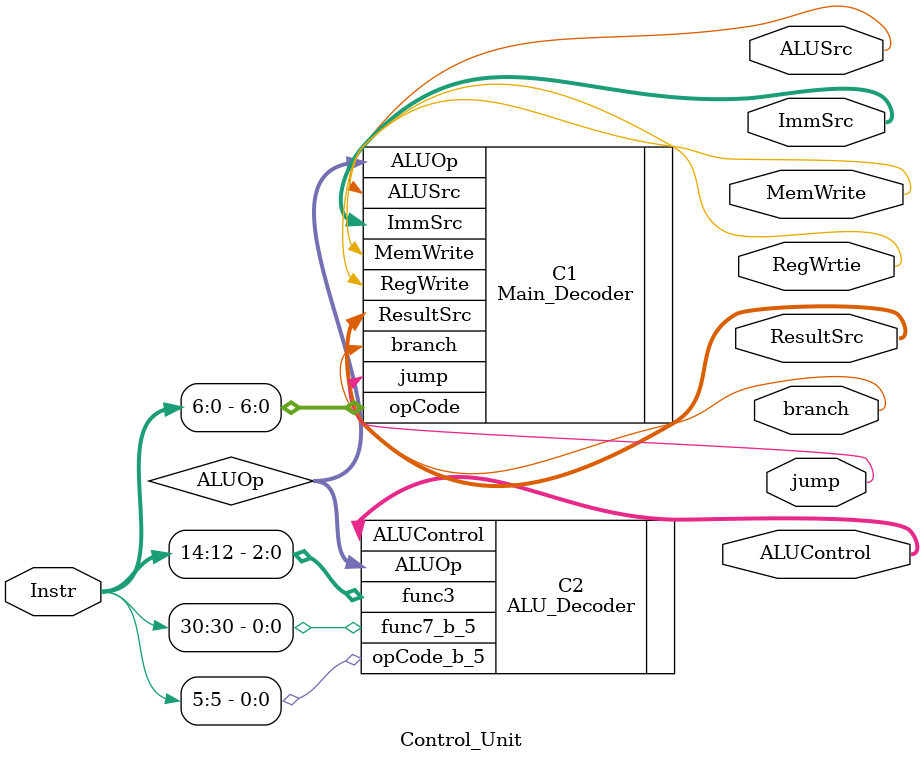
<source format=v>
`timescale 1ns / 1ps


module Control_Unit(
//input zero,
input [31:0] Instr,
//output PCSrc,
output branch,jump,
output [1:0] ResultSrc,
output MemWrite,
output ALUSrc,
output [1:0] ImmSrc,
output RegWrtie,
//output [1:0] ALUOp,
output [2:0] ALUControl
    );
    
   // wire branch,jump;
    wire [1:0] ALUOp;
        
   Main_Decoder C1(
            .opCode(Instr[6:0]),
            .branch(branch),
            .jump(jump),
            .ResultSrc(ResultSrc),
            .MemWrite(MemWrite),
            .ALUSrc(ALUSrc),
            .ImmSrc(ImmSrc),
            .RegWrite(RegWrtie),
            .ALUOp(ALUOp)
          );
        ALU_Decoder C2(
            .ALUOp(ALUOp),
            .func3(Instr[14:12]),
            .func7_b_5(Instr[30]),
            .opCode_b_5(Instr[5]),
            .ALUControl(ALUControl)
           );
    //assign PCSrc = (branch&zero) | jump;

endmodule

</source>
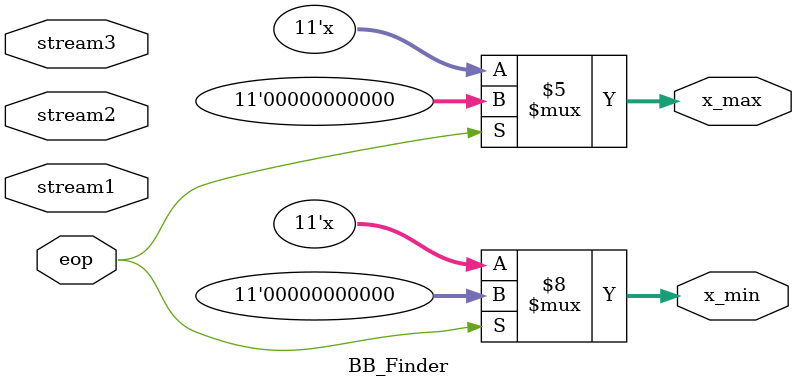
<source format=v>
module BB_Finder(
input eop,
input [10:0]stream1,stream2,stream3,
output reg [10:0]x_min,x_max
);

always @ (*)
	if (!eop) begin
		if (stream2!=0) begin //quit quickly if blank line (majority case)

		end
	end else begin
		x_min = 0;
		x_max = 0;
	end
endmodule

</source>
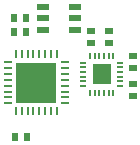
<source format=gtp>
G04*
G04 #@! TF.GenerationSoftware,Altium Limited,Altium Designer,19.1.7 (138)*
G04*
G04 Layer_Color=8421504*
%FSLAX44Y44*%
%MOMM*%
G71*
G01*
G75*
%ADD15O,0.2500X0.8000*%
%ADD16O,0.8000X0.2500*%
%ADD17R,3.5000X3.5000*%
%ADD18O,0.2000X0.6500*%
%ADD19O,0.6500X0.2000*%
%ADD20R,1.5400X1.7000*%
%ADD21R,0.7000X0.6000*%
%ADD22R,1.0500X0.6000*%
%ADD23R,0.6000X0.7000*%
D15*
X1019716Y751078D02*
D03*
X1024716D02*
D03*
X1029716D02*
D03*
X1034716D02*
D03*
X1039716D02*
D03*
X1044716D02*
D03*
X1049716D02*
D03*
X1054716D02*
D03*
Y799078D02*
D03*
X1049716D02*
D03*
X1044716D02*
D03*
X1039716D02*
D03*
X1034716D02*
D03*
X1029716D02*
D03*
X1024716D02*
D03*
X1019716D02*
D03*
D16*
X1061216Y757578D02*
D03*
Y762578D02*
D03*
Y767578D02*
D03*
Y772578D02*
D03*
Y777578D02*
D03*
Y782578D02*
D03*
Y787578D02*
D03*
Y792578D02*
D03*
X1013216D02*
D03*
Y787578D02*
D03*
Y782578D02*
D03*
Y777578D02*
D03*
Y772578D02*
D03*
Y767578D02*
D03*
Y762578D02*
D03*
Y757578D02*
D03*
D17*
X1037216Y775078D02*
D03*
D18*
X1082454Y766316D02*
D03*
X1086454D02*
D03*
X1090454D02*
D03*
X1094454D02*
D03*
X1098454D02*
D03*
X1102454D02*
D03*
Y797816D02*
D03*
X1098454D02*
D03*
X1094454D02*
D03*
X1090454D02*
D03*
X1086454D02*
D03*
X1082454D02*
D03*
D19*
X1108204Y772066D02*
D03*
Y776066D02*
D03*
Y780066D02*
D03*
Y784066D02*
D03*
Y788066D02*
D03*
Y792066D02*
D03*
X1076704D02*
D03*
Y788066D02*
D03*
Y784066D02*
D03*
Y780066D02*
D03*
Y776066D02*
D03*
Y772066D02*
D03*
D20*
X1092454Y782066D02*
D03*
D21*
X1118870Y773938D02*
D03*
Y763938D02*
D03*
X1098804Y809070D02*
D03*
Y819070D02*
D03*
X1118870Y797560D02*
D03*
Y787560D02*
D03*
X1083818Y819070D02*
D03*
Y809070D02*
D03*
D22*
X1042636Y820064D02*
D03*
Y829564D02*
D03*
Y839064D02*
D03*
X1070136D02*
D03*
Y829564D02*
D03*
Y820064D02*
D03*
D23*
X1018874Y728726D02*
D03*
X1028874D02*
D03*
X1018366Y829818D02*
D03*
X1028366D02*
D03*
X1028112Y817880D02*
D03*
X1018112D02*
D03*
M02*

</source>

---

=== What this task involves ===
Find the string "MemWrite" in the entries above. Copy each line where it occurs.

=== Result of the exercise ===
output MemWrite,
            .MemWrite(MemWrite),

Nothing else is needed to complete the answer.